Tale fenomeno si manifesta tra gli 8/10 anni fino agli 11/13 anni in media. Le ricerche indicano che si tratta di un fenomeno che tende a decrescere con l’età, soprattutto con il passare dalla scuola primaria a quella secondaria. Nelle scuole elementari e nei primi anni delle medie è abbastanza presente come fenomeno sociorelazionale e come modalità diffusa di soluzione dei conflitti. Con il crescere dell’età la percentuale di casi diminuisce proporzionalmente all’aumento di un atteggiamento di condanna del gruppo verso i prepotenti e di una maggiore tendenza ad aiutare le vittime. Ma se l’ambiente esterno cambia, assumendo un atteggiamento di attenzione verso le vittime, si assiste ad una radicalizzazione in un numero ristretto di casi di prepotenze come forma stabile di disagio giovanile e ciò lo si riscontra nelle scuole superiori. Alcune statistiche sia italiane che straniere hanno evidenziato che i bulli hanno percentuali elevate di assumere comportamenti antisociali e devianti nella maggiore età e spesso conoscono anche il carcere. A tal proposito studi inglesi e norvegesi concordano nell’indicare che il 60% degli studenti connotati come “bulli” nell’età scolare, all’età di 24 anni è stato incarcerato almeno una volta e che gli adulti “ex bulli” presentano un livello di criminalità quattro volte più alto dei coetanei. Le vittime a loro volta hanno una riduzione della stima di se stesse , in casi estremi si può verificare il suicidio, e in età matura possono mostrare sintomatologie depressive (Olweus, 1996).
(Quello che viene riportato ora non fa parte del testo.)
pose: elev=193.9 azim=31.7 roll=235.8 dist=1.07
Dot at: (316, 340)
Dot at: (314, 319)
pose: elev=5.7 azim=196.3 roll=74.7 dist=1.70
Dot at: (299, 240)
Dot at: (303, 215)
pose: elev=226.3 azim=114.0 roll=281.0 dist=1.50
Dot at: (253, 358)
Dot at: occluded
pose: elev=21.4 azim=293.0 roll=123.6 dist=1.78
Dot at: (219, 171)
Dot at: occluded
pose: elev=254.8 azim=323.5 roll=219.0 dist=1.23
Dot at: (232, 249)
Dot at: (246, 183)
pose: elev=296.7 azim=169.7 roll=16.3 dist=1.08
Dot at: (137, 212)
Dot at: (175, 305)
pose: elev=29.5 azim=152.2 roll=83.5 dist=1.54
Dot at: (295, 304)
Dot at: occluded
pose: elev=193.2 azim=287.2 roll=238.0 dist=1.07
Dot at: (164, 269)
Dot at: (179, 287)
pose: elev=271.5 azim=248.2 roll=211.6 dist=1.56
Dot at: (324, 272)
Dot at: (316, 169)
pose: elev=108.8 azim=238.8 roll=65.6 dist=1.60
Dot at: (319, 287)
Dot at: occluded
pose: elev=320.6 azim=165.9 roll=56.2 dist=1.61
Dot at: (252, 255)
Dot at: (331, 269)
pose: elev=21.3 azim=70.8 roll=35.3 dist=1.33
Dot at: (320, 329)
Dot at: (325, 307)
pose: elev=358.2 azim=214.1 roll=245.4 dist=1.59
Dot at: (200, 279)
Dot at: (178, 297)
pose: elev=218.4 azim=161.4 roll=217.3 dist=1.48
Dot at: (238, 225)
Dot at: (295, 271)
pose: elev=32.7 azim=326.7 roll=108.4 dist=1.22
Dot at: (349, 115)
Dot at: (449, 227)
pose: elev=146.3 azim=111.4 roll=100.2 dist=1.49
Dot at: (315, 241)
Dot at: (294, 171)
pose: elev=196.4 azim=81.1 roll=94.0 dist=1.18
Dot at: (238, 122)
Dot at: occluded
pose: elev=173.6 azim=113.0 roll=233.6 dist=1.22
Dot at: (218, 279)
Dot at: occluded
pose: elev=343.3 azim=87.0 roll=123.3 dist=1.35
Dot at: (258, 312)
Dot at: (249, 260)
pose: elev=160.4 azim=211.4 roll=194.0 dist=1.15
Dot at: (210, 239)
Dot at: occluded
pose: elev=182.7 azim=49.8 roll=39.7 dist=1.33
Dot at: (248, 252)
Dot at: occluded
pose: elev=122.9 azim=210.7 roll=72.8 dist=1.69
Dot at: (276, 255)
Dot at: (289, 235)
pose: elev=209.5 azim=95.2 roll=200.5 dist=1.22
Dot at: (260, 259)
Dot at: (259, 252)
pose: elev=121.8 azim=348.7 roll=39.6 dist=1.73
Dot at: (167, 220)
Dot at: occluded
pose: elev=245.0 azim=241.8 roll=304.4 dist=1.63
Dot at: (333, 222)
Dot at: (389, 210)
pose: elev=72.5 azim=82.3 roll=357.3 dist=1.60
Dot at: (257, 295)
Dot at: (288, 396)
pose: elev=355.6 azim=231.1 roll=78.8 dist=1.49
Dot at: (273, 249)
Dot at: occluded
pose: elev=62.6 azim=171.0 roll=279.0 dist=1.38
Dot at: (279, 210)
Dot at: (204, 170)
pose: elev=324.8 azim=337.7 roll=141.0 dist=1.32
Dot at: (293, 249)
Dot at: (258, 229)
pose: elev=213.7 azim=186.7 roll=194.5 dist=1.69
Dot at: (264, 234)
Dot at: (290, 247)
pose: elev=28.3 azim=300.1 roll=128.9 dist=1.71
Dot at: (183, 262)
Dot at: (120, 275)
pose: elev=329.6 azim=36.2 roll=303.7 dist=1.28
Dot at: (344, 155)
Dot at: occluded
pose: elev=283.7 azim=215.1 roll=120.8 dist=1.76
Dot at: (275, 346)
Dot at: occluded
Il bullismo è un’esperienza che i bambini non dovrebbero fare ed è compito degli adulti (genitori, insegnanti, educatori ecc.) vigilare ed evitare che tale fenomeno si verifichi o perlomeno tentare di ridurlo.
Da varie ricerche effettuate in questi anni si è visto che il fenomeno delle prepotenze coinvolge in modo differente maschi e femmine. I maschi generalmente fanno uso di un bullismo diretto, ossia prepotenze fisiche e verbali: calci, pugni, scherzi pesanti, le vittime sono soprattutto altri maschi, ma anche le femmine circa un 60% afferma di essere oggetto di bullismo da parte dei maschi.

Le femmine a loro volta usano un bullismo indiretto che si esprime in: forme di isolamento sociale e di esclusione intenzionale dal gruppo dei pari, con modalità più subdole e indirette come la calunnia, lo scherno, la maldicenza, il disturbo, la manipolazione e l’alterazione dei rapporti di amicizia esempio classico: allontanare una ragazza dalla sua migliore amica (Olweus, 1993, 1996; Fonzi etal.,1996).

In passato, con i primi studi, si riteneva che il bullismo fosse una conseguenza della competizione scolastica per il conseguimento di buoni voti. In particolare, si affermav a spesso che il comportamento aggressivo dei bulli verso i propri coetanei potesse essere considerato come una reazione alle frustrazioni e ai fallimenti scolastici. Sebbene questa poteva essere un’ipotesi ragionevole, i dati dimostrano che non trova riscontro nella realtà (Olweus, 1996). Una serie di indagini (Olweus, 1978) successivamente convalidate da studi più mirati (Olweus, 1983,1996)

induce infatti a non accettare una spiegazione del genere. E’ stato selezionato un campione di 444 ragazzi provenienti da Stoccolma, seguiti longitudinalmente dalla quinta elementare alla terza media, i dati emersi non confermano in alcun modo che il comportamento aggressivo dei ragazzi sia una conseguenza dei voti bassi o del fallimento scolastico. Inoltre si è visto che sia i bulli che le vittime riportavano in alcuni casi voti più bassi della media. In quinta e sesta elementare le deviazioni dalla media non sono marcate, ma le differenze diventano particolarmente pronunciate, soprattutto per i bulli, nella scuola media. Nonostante ciò, non vi è nulla che sostenga l’ipotesi che i voti bassi inducano ad avvalersi di condotte aggressive (Olweus, Haeselager, van Lieshout, 1992, 1996).